Precisamos de uma esquerda que saiba se inspirar nas lições do passado, e tenha inteligência tática e valentia política para derrotar o governo de extrema-direita. Bolsonaro se fortaleceu, mas não conseguiu legalizar a sua Aliança pelo Brasil a tempo de poder participar nas eleições municipais. Também por isso a extrema-direita se apresenta fragmentada em quase todas as capitais, em geral com pelo menos dois, às vezes três, e até quatro candidatos. Não se deve diminuir o significado da rejeição a Bolsonaro nas grandes cidades, que é muito superior que no interior do país.

A implantação do bolsonarismo é maior no sudeste e no sul do país, mas a extrema-direita só tem candidato competitivo nessas capitais em São Paulo. Uma vitória em São Paulo teria, infelizmente, impacto catastrófico. Mas é improvável que Russomano possa vencer um segundo turno, e é plausível que nem sequer passe para o segundo turno. Esta é batalha central de novembro de 2020.

Este momento do cenário eleitoral não deve alimentar a conclusão que Bolsonaro não tem perspectivas de longo voo. A estratégia de Bolsonaro em 2022 é unir os partidos da fração do Centrão que entrou no governo, uma fauna de mais uma dezena de partidos de aluguel que não terão escrúpulos de apoiar a extrema-direita, e irá articular uma amplíssima Frente. O centrão liderado por Maia no Congresso Nacional pode sair como o principal vencedor das eleições, mas não é um obstáculo sério no caminho da corrente neofascista. Essa tarefa está nas mãos da esquerda.

A luta eleitoral ainda não começou de verdade. Eleições se decidem no Brasil na última semana. Em todos os últimos processos eleitorais pelo menos um quarto do eleitorado fez a escolha do voto nos últimos cinco dias. Todas as pesquisas de opinião feitas até agora indicam que mais da metade dos eleitores estão ainda tateando suas inclinações.

As posições relativas das candidaturas e dos partidos são sinalizações tão importantes quanto as oferecidas pelas taxas de rejeição. Ainda por cima, tudo indica que, infelizmente, não teremos debates nas principais cidades. E o bombardeio de fakenews pelas redes sociais deverá ser um pesadelo.

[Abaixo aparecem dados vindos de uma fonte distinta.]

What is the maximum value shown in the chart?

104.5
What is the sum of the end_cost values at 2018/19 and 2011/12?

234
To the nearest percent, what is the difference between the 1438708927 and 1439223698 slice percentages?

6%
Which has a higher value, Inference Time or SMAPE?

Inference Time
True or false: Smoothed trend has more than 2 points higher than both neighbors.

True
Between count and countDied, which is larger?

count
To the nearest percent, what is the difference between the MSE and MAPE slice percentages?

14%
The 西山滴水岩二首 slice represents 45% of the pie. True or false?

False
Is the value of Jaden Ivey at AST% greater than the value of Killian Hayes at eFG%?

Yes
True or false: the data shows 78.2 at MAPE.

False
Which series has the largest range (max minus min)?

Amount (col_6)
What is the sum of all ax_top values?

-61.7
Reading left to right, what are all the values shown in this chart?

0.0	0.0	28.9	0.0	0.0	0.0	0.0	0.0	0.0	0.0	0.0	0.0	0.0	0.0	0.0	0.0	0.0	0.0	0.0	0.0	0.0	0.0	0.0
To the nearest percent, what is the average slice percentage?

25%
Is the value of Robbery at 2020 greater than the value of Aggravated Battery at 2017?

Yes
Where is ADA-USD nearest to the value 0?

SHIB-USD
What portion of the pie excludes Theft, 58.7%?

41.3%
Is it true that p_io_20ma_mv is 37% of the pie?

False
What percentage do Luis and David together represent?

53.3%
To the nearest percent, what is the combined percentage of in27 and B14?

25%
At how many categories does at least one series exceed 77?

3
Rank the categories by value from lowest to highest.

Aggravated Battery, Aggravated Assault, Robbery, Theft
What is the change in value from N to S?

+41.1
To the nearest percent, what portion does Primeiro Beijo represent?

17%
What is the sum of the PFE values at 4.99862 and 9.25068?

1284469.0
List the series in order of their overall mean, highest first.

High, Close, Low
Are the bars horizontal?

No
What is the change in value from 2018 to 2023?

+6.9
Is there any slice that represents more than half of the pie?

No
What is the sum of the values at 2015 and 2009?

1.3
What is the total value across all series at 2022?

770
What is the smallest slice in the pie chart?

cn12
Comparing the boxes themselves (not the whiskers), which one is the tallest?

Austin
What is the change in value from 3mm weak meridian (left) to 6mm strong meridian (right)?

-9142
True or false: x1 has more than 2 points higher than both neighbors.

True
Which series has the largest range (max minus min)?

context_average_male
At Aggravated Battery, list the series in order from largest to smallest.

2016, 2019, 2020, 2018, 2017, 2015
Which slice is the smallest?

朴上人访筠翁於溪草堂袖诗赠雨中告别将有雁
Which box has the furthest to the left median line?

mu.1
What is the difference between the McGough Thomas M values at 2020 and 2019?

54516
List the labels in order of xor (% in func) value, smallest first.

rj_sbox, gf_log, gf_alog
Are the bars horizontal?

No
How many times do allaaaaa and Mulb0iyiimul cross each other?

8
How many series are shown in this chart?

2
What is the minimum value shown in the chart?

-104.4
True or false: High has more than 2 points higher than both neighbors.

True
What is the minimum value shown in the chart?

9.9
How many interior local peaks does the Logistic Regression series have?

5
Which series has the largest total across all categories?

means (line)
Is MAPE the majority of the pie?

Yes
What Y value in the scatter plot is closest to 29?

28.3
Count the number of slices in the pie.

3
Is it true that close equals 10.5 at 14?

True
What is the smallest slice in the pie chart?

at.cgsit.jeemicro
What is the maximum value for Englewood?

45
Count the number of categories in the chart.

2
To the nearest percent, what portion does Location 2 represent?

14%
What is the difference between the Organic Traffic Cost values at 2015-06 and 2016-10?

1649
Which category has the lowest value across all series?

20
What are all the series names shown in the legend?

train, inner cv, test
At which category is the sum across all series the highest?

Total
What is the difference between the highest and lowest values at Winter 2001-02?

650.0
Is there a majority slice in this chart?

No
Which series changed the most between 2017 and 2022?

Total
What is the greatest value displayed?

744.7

O debate sobre o papel dos governos nacional e locais diante da pandemia, com o Brasil superando os 150.000 mortos, e caminhando para duzentos mil até o fim do ano será central e, paradoxalmente, o impacto do auxílio emergencial pode favorecer a reeleição de prefeitos. Mas a situação do país sugere que o fenômeno do voto útil será avassalador, em especial, entre a base social antibolsonarista.

Neste momento, levar Boulos ao segundo turno é o maior desafio da esquerda brasileira. Conquistar nas grandes cidades trincheiras para deter o neofascista é a maior tarefa das eleições.